Véritables centres de la vie sociale, il ne fait aucun doute que nos villes souhaiteront encore à l’avenir tenir leur rôle traditionnel. Dans quelle mesure le commerce restera-t-il un secteur stratégique et générateur d’affluence ? Nous le saurons très bientôt. Pour ce faire, la ville du futur doit permettre des achats efficaces (mot-clé : les services de proximité), connaître ses clients (big data), développer des concepts de livraison (pour intégrer le commerce numérique), offrir la possibilité de vivre une expérience tout en faisant ses emplettes (en s’ouvrant à différents modes de shopping) et veiller à la qualité du séjour.

C’est paradoxal, mais plus nous, les consommateurs, sommes intégrés dans le monde numérique, plus le désir d’une proximité physique, d’expériences, d’odeurs et de sensations est fort. Les villes sont des lieux identitaires, des espaces de communication. Celle du futur favorisera l’articulation du commerce, des loisirs, du travail et du logement, pour devenir le lieu de concepts de vie hybrides.

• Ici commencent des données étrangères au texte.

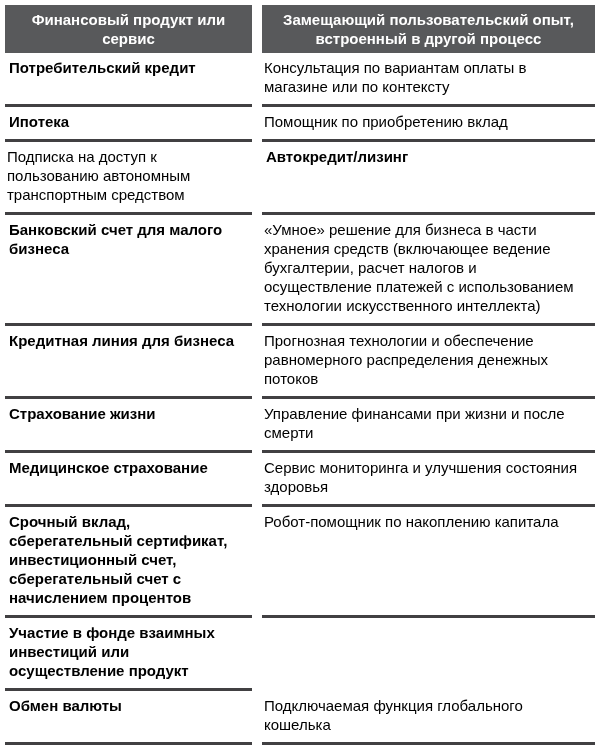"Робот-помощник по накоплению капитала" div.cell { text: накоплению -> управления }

Fixer ensemble des objectifs d’avenir

Pour se préparer au mieux aux défis du futur, les villes d’aujourd’hui doivent rester attentives aux évolutions de la société, ainsi que dans l’espace de vie et le secteur de la consommation, avec professionnalisme et une excellente coordination. Les acteurs doivent travailler ensemble, aplanir leurs intérêts parfois divergents et renforcer leur intérêt commun d’avoir un centre-ville à l’avenir (commercial) prometteur. « Entrepreneurs, property owners, municipalities and consumers all have an interest in the (retail) function of the city center, and these interests are not always the same. The municipalities play a leading role therein. »[1]  Il ne sert à rien de ramer fort, si la direction est mauvaise. Autrement dit : il faut s’engager, mais aussi fixer ses objectifs pour l’avenir, ce qui demande une vision pour la ville.

Il vaut ici la peine de s’inspirer du géant de l’internet, Amazon, et de deux démarches centrales dans son processus d’innovation : « Nous pensons et nous agissons à long terme : braqués sur notre vision, mais avides d’expériences dans les détails, ou sur la route qui nous y mène. » Et deuxièmement : « Nous mettons en place l’infrastructure qui permet à d’autres de réussir. »[2]

Un marketing local coordonné

La vision d’une ville fait partie d’un processus de développement ciblé, qui intègre la coordination de plusieurs groupes d’intérêt de la ville ou de la société urbaine (habitants, tourisme, culture, économie, commerce de détail…), ainsi que, en fin de compte, l’urbanisme, des projets concrets et des actions. Deux acteurs doivent conserver une vue d’ensemble de ce tableau : les décideurs politiques et les responsables professionnels du marketing de la ville. Un marketing local est impossible sans coordination : l’homogénéisation des heures d’ouverture, la mise en place d’un réseau WLAN pour tous (également pour la génération de données) et d’autres projets similaires dépendent de l’engagement de l’organisme central de coordination.

La collaboration entre la ville et les commerçants, ainsi que les acteurs de la société urbaine dans son ensemble, ne peut rester à l’état d’embryon. Elle doit devenir, au fil du temps, une partie naturelle du processus de réflexion propre à la ville, pour parvenir à une forme nouvelle et moderne de l’urbanité. En fin de compte, ce n’est pas le commerce qui se trouve au centre du développement de la ville, mais bien le client, avec ses besoins et ses souhaits.

[1] Expert Group Future Retail City Center 2030, « What does the future city centre look like? », 02, 2016, S. 4

[2] Commentaires de Markus Schöberl (Amazon) à la conférence ECC de Cologne, 2016.